As Filhas do Rei e as Casket Girls: A complexa migração feminina na colonização francesa da América

(Representação visual gerada pela IA Midjourney)

O estabelecimento colonial europeu no Novo Mundo, nos seus primeiros momentos, teve uma intensa presença masculina. Em certo momento, as autoridades começaram a perceber que isso era um problema. Os colonos franceses se sentiam atraídos por mulheres nativas, mas isso gerava situações preocupantes. Além dos relacionamentos forçados, que agravavam as tensões com os povos indígenas, muitos homens, encantados pelas nativas, integravam-se às culturas locais a tal ponto que o governo francês se incomodava com o que via como uma degradação, inclusive afastando-os da fé cristã.

Para atenuar a situação, decidiu-se enviar mulheres para as áreas coloniais, com o objetivo de “salvar” os homens desvirtuados pela promiscuidade ou pela proximidade com os costumes nativos. No reinado de Luís XIV, adotou-se a primeira medida, enviando as “Filles du Roi” ou “Filhas do Rei”, moças recatadas e cristãs distribuídas em áreas da Nova França para casarem-se com os exploradores compatriotas. Estas jovens, a partir dos 12 anos de idade, eram geralmente órfãs acolhidas por entidades de caridade, recebendo um dote pago pela coroa francesa, que também custeava a viagem. As primeiras chegaram ao Canadá em 1663.

Contudo, a iniciativa não foi suficiente para prover companheiras aos colonos, ocupados com atividades como agricultura, extração de madeira ou obtenção de peles, então novas levas de mulheres continuaram a ser necessárias. Além disso, nem todas as áreas coloniais foram atendidas e regiões como a Louisiana permaneciam carentes de mulheres europeias.

No início do século 18, uma nova ação foi capitaneada pelo governo. As “Fille à la Cassette” ou “Casket Girls”, que desembarcavam portando pequenos baús, os “casquettes”, com seus pertences pessoais, foram recolhidas para o envio até a colônia, chegando a partir de 1703. Além das órfãs virtuosas de formação religiosa, o governo incluiu mulheres de experiências diversificadas, incluindo aquelas recolhidas de bordéis e prisões.
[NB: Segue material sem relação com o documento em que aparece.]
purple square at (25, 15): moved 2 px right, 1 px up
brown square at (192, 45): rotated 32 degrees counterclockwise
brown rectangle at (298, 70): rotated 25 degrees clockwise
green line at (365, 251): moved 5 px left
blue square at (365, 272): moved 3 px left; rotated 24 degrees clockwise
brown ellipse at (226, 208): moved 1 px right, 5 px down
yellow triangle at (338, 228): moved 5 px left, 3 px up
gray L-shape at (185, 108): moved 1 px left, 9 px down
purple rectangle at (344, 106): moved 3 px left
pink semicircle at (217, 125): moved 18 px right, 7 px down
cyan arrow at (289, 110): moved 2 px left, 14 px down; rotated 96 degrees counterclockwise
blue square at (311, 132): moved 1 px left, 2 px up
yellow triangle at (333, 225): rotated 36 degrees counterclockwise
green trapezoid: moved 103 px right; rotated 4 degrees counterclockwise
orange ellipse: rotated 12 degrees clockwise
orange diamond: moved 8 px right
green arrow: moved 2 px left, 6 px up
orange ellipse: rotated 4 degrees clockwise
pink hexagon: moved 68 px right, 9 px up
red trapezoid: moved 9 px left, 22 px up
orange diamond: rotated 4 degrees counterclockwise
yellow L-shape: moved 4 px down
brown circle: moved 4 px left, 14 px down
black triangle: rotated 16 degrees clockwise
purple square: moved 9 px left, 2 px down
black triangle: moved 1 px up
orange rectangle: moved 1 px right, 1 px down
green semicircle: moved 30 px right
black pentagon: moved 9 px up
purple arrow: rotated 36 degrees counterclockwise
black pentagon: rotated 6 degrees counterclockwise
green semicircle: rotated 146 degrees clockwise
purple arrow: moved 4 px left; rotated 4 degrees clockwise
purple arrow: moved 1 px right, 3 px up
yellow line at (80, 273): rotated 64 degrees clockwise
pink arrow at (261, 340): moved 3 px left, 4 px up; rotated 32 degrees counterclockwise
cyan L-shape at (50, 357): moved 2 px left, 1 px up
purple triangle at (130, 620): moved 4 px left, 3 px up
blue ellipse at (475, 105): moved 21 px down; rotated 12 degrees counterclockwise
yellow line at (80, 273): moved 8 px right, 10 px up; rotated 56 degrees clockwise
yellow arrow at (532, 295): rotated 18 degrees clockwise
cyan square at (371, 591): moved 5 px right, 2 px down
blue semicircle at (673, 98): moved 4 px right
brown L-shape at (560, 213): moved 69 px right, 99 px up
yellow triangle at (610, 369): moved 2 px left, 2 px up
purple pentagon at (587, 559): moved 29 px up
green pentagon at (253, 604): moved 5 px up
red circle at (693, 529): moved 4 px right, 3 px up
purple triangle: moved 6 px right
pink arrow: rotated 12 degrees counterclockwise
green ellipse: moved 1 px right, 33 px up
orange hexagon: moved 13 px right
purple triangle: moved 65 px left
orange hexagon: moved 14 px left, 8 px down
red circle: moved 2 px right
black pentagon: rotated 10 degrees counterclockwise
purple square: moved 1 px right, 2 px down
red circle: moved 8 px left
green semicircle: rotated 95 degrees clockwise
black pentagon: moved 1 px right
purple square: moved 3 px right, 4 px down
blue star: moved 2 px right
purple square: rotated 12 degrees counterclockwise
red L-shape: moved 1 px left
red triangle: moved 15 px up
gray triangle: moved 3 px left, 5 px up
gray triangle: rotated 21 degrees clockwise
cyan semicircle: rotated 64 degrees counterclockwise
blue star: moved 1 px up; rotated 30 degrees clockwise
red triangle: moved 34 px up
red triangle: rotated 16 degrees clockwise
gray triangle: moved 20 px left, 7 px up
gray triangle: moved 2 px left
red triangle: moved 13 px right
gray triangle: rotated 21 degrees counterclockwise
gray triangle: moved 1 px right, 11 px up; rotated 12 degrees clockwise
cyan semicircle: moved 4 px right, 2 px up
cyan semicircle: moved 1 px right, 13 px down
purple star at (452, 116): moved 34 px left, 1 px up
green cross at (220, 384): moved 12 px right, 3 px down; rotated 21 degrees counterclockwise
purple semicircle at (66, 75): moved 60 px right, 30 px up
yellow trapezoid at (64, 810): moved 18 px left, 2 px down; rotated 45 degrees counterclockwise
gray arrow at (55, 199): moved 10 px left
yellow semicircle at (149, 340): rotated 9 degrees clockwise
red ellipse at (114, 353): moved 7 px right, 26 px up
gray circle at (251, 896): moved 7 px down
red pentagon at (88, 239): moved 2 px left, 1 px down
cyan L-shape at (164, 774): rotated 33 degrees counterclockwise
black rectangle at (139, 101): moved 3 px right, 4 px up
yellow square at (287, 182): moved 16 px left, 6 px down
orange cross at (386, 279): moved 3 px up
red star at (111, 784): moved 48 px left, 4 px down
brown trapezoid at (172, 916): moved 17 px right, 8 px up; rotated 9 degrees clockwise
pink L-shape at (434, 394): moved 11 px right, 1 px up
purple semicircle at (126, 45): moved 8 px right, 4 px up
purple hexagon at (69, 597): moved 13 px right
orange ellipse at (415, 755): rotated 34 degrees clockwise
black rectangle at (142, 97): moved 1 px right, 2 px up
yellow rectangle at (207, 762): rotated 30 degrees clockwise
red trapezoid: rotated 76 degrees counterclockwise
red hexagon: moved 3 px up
Após breve preparação, esperava-se que encontrassem um novo rumo como futuras mães de família.

Não era fácil encarar o desafio, afinal, além da distância e do afastamento do mundo conhecido, as noivas estavam sujeitas a doenças no novo ambiente, riscos de rejeição, desamparo e maus-tratos. A proteção da igreja não bastava para proteger as mulheres em situações de casamentos ruins. Algumas chegaram a realizar um motim, conhecido como “Rebelião da Anágua”.

Entre 1717 e 1721, a migração de mulheres para casamentos concentrou-se mais em ex-prostitutas e criminosas. As queixas dos homens e dos moralistas religiosos tornaram-se veementes, acusando o governo de enviar mulheres indecentes e indignas para o casamento. Diante das críticas, o processo migratório neste formato foi sendo progressivamente reduzido até sua extinção.

Apesar das circunstâncias desafiadoras e das críticas que cercaram essas migrações femininas, a chegada das “Filles du Roi” e das “Casket Girls” teve um impacto significativo e duradouro na formação populacional das regiões coloniais para as quais foram enviadas. Elas não apenas ajudaram a estabilizar e diversificar a demografia das colônias, mas também desempenharam um papel crucial na construção das identidades culturais e sociais locais. Suas contribuições vão além da simples procriação; essas mulheres foram fundamentais na transmissão de valores, práticas e tradições europeias, mesclando-as com as influências locais. Essa mistura de culturas e heranças tornou-se um elemento chave na formação da identidade única dessas regiões, influenciando gerações futuras e moldando a sociedade como a conhecemos hoje.